### Task details
Go to the line containing "上主，我们领受了从天上降下来" and return it and each line after it exactly, through the end of the data below, and nothing more.
*** Input ***
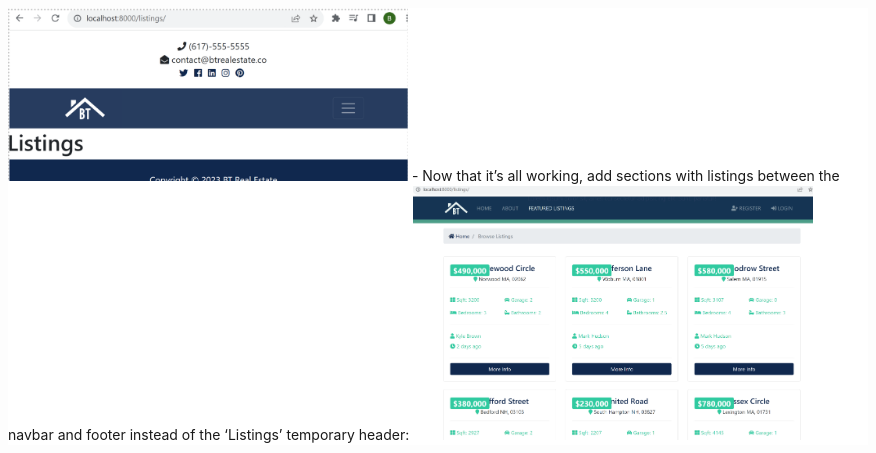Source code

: <img src="/readme_img/image-27.png" width="400">
- Now that it’s all working, add sections with listings between the navbar and footer instead of the ‘Listings’ temporary header:
<img src="/readme_img/image-28.png" width="400">
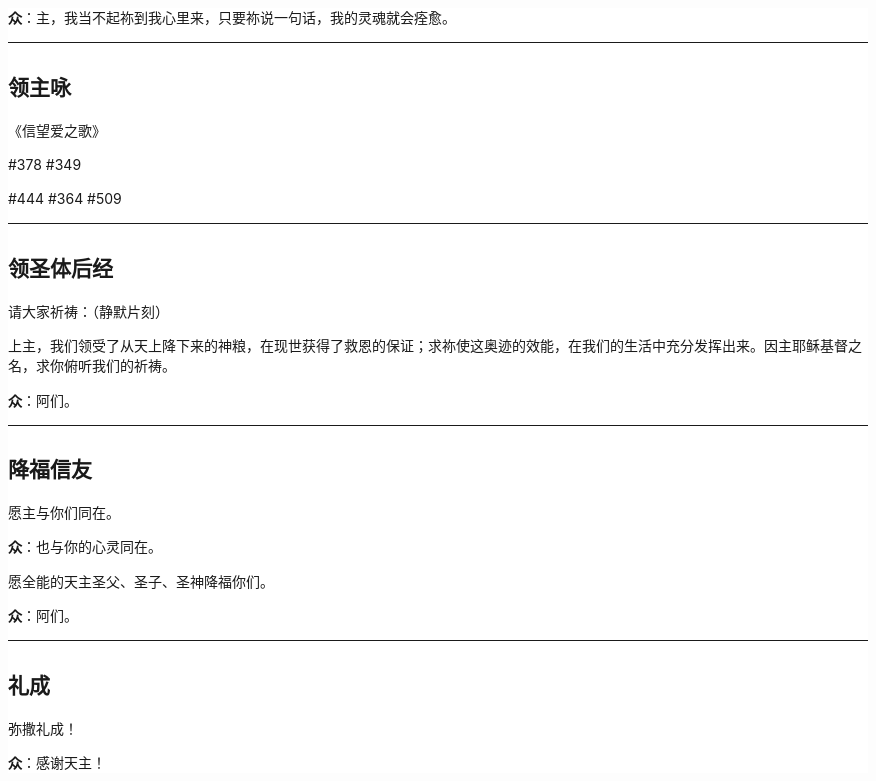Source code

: **众**：主，我当不起祢到我心里来，只要祢说一句话，我的灵魂就会痊愈。

---

## 领主咏

《信望爱之歌》


\#378 #349


\#444 #364 #509


---

## 领圣体后经

请大家祈祷：（静默片刻）

上主，我们领受了从天上降下来的神粮，在现世获得了救恩的保证；求祢使这奥迹的效能，在我们的生活中充分发挥出来。因主耶稣基督之名，求你俯听我们的祈祷。

**众**：阿们。

---

## 降福信友

愿主与你们同在。

**众**：也与你的心灵同在。

愿全能的天主圣父、圣子、圣神降福你们。

**众**：阿们。

---

## 礼成

弥撒礼成！


**众**：感谢天主！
*** End of Input ***
### Final answer
上主，我们领受了从天上降下来的神粮，在现世获得了救恩的保证；求祢使这奥迹的效能，在我们的生活中充分发挥出来。因主耶稣基督之名，求你俯听我们的祈祷。

**众**：阿们。

---

## 降福信友

愿主与你们同在。

**众**：也与你的心灵同在。

愿全能的天主圣父、圣子、圣神降福你们。

**众**：阿们。

---

## 礼成

弥撒礼成！


**众**：感谢天主！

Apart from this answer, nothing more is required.